TASK ITEM: Whenever a line in the entries includes the word "Stivarga", copy that line out.

Version comparison data:
-=-=-
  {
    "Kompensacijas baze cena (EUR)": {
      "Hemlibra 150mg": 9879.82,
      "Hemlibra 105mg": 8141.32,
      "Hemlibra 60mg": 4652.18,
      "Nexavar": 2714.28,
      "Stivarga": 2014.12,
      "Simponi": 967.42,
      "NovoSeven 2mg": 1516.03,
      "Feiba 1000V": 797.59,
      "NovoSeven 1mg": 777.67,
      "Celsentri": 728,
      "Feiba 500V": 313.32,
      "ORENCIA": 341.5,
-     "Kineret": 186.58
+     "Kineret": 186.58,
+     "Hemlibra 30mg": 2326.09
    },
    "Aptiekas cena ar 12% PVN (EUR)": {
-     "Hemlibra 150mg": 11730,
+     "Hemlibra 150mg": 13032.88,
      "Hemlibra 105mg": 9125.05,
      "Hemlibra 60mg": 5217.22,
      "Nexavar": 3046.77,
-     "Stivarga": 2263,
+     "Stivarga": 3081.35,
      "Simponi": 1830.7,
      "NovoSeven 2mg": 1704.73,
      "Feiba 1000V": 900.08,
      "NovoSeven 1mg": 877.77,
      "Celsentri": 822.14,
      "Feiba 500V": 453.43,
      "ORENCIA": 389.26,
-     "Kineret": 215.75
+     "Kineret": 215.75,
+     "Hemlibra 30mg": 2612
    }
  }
-=-=-
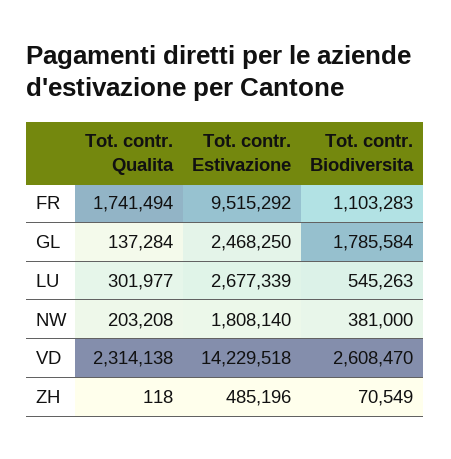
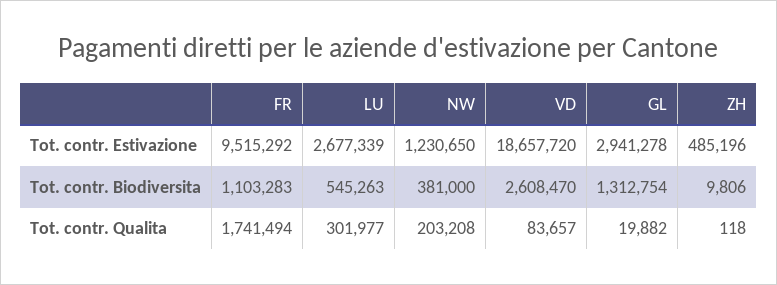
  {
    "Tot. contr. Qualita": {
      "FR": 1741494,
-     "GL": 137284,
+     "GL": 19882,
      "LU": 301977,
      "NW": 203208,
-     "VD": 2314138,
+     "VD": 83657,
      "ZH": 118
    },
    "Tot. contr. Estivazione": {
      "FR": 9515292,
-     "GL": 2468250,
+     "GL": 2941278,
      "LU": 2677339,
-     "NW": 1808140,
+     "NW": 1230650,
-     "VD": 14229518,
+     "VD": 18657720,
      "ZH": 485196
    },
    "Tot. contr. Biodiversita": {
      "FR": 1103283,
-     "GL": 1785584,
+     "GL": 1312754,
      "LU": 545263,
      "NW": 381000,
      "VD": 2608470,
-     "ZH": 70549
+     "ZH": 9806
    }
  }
-=-=-
WRITTEN RESPONSE:
      "Stivarga": 2014.12,
-     "Stivarga": 2263,
+     "Stivarga": 3081.35,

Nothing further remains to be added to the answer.